▸ ASSIGNMENT
In the records below, begin at the line that has "camera: 20 degrees left, 5 degrees up" and stop after the line that has "(179, 243) = (85, 227): purple"; quote those lines verbatim and nothing more.

▸ WORKING DATA
________________

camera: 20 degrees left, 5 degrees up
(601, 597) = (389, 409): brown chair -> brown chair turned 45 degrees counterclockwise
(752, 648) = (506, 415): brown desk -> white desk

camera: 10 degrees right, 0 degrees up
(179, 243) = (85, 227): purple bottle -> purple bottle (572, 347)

________________

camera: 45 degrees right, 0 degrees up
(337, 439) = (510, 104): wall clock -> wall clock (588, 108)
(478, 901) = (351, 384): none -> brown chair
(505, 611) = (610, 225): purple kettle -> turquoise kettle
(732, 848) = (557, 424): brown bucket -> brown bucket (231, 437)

________________

▸ REPLY TO THE EXERCISE
camera: 20 degrees left, 5 degrees up
(601, 597) = (389, 409): brown chair -> brown chair turned 45 degrees counterclockwise
(752, 648) = (506, 415): brown desk -> white desk

camera: 10 degrees right, 0 degrees up
(179, 243) = (85, 227): purple bottle -> purple bottle (572, 347)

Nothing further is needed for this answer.